We have developed a systems-biology approach to studying GvHD, using whole-transcriptome analysis of pathogenic T cells. Using computational methods, we have identified, for the first time, the transcriptional networks that drive primate GvHD, and that lead to its partial control through mTOR inhibition with sirolimus.
Methods: CD3+/CD20- T cells were purified flow cytometrically from 4 cohorts: (1) Healthy Controls (HC n = 15); (2) Auto-HSCT recipients (n = 3); (3) Untreated Allo-HSCT recipients who developed severe GvHD, (GvHD n = 4); and (4) Allo-HSCT recipients receiving sirolimus alone (Sirolimus n = 4). Purification of T cells and RNA was followed by primate-specific Affymetrix Gene Array analysis.
Computation: Gene array signals were processed using the Robust Multichip Averaging Method. Principal Component Analysis (PCA) revealed that variation was primarily determined by the experimental cohort (Fig1A). This result was critical, and confirmed that transcriptomics could be applied to identify genes and pathways controlling GvHD. Differentially expressed genes (DE) were defined, yielding unique and overlapping gene signatures, with 775 DE genes between GvHD and HC and 286 DE genes between Sirolimus and HC (Fig 1B). Finally, using Ingenuity Pathway Analysis (IPA) we characterized gene signatures according to molecular pathways (Fig 1C).
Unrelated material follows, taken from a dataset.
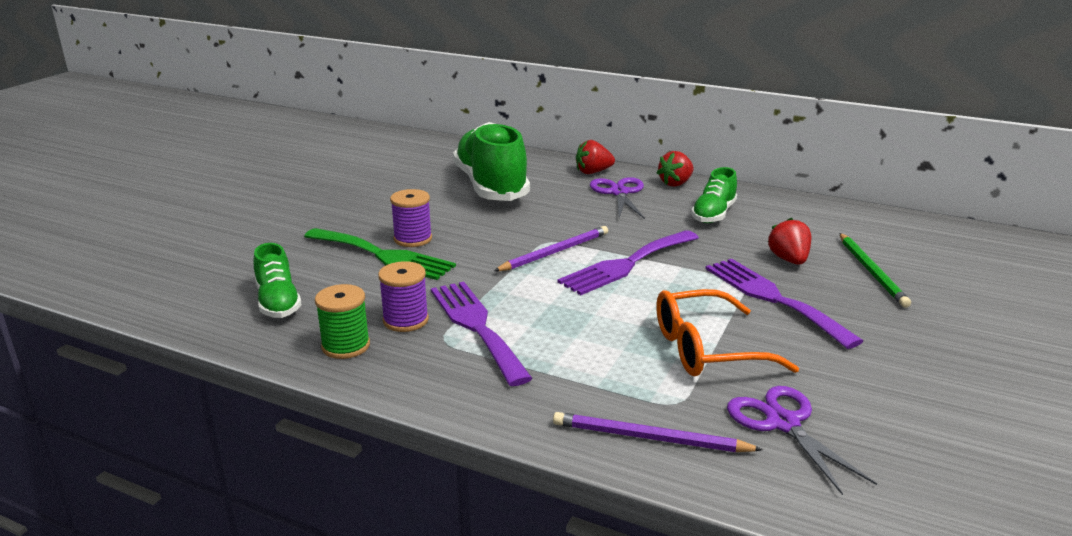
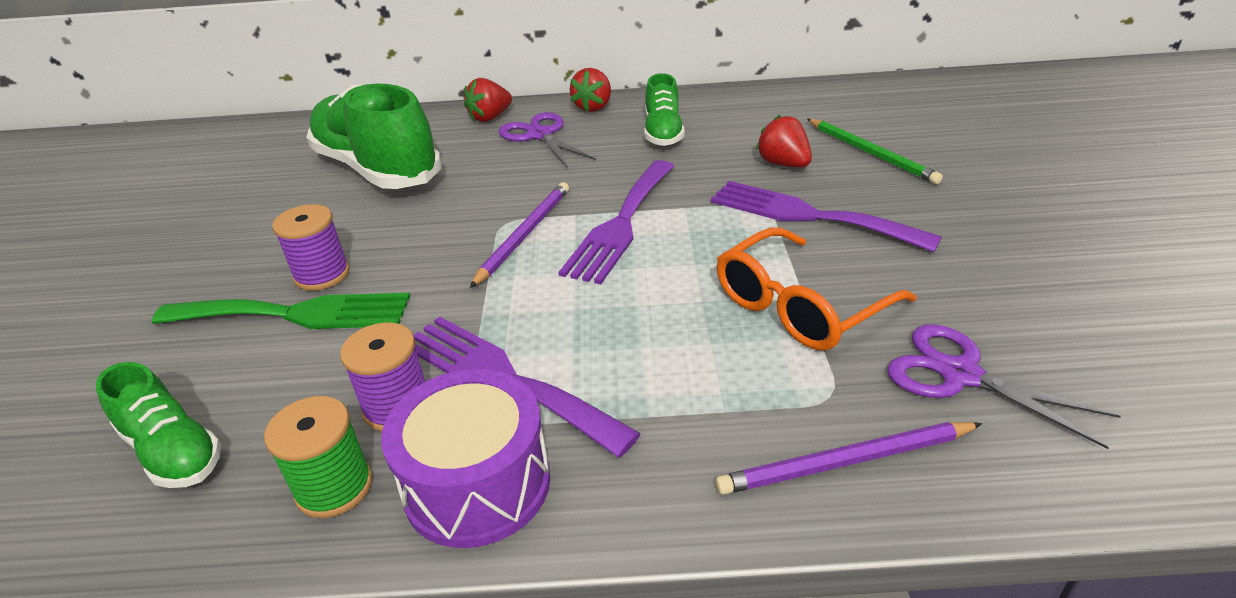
camera: 25 degrees left, 10 degrees up
none -> purple drum [381,369,550,548]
Results: T cells from animals with severe aGvHD showed transcriptional signs of rampant proliferation and cytotoxicity, but also of cell death. IPA identified highly statistically significant upregulation of Cell Cycle as well as Cell Trafficking and Inflammatory Response networks (Fig 1C, p< 0.001) These networks contained some expected genes and some surprises. Thus, GvHD was associated with upregulation of JAK and IFN signaling (p < 0.001), but unexpectedly, was also associated with upregulation of the Sonic Hedgehog and Aurora Kinase A Pathways (p < 0.01). Both of these represent targetable pathways with clinically-available novel therapeutics.
Sirolimus resulted in partial downregulation of proliferation and cytotoxicity pathways. However, many genes and networks were shared between the Sirolimus and GvHD cohorts, indicating inadequately controlled activation. These prominently included upregulation of the FOXM1 and IRF8 transcription factors, involved in cell cycle progression and interferon signaling (p< 0.01), respectively. Both GvHD and Sirolimus also demonstrated upregulation of the CD28, CCR5, IL-12 and IL-17 pathways (p <0.05), all targetable with FDA-approved therapeutics (CTLA4-Ig, maraviroc, ustekinumab).
Conclusions: This is the first description of the primate GvHD transcriptome. This network approach has identified previously unappreciated genes and pathways associated with GvHD, for which several novel therapeutic strategies are immediately available for pre-clinical and clinical evaluation.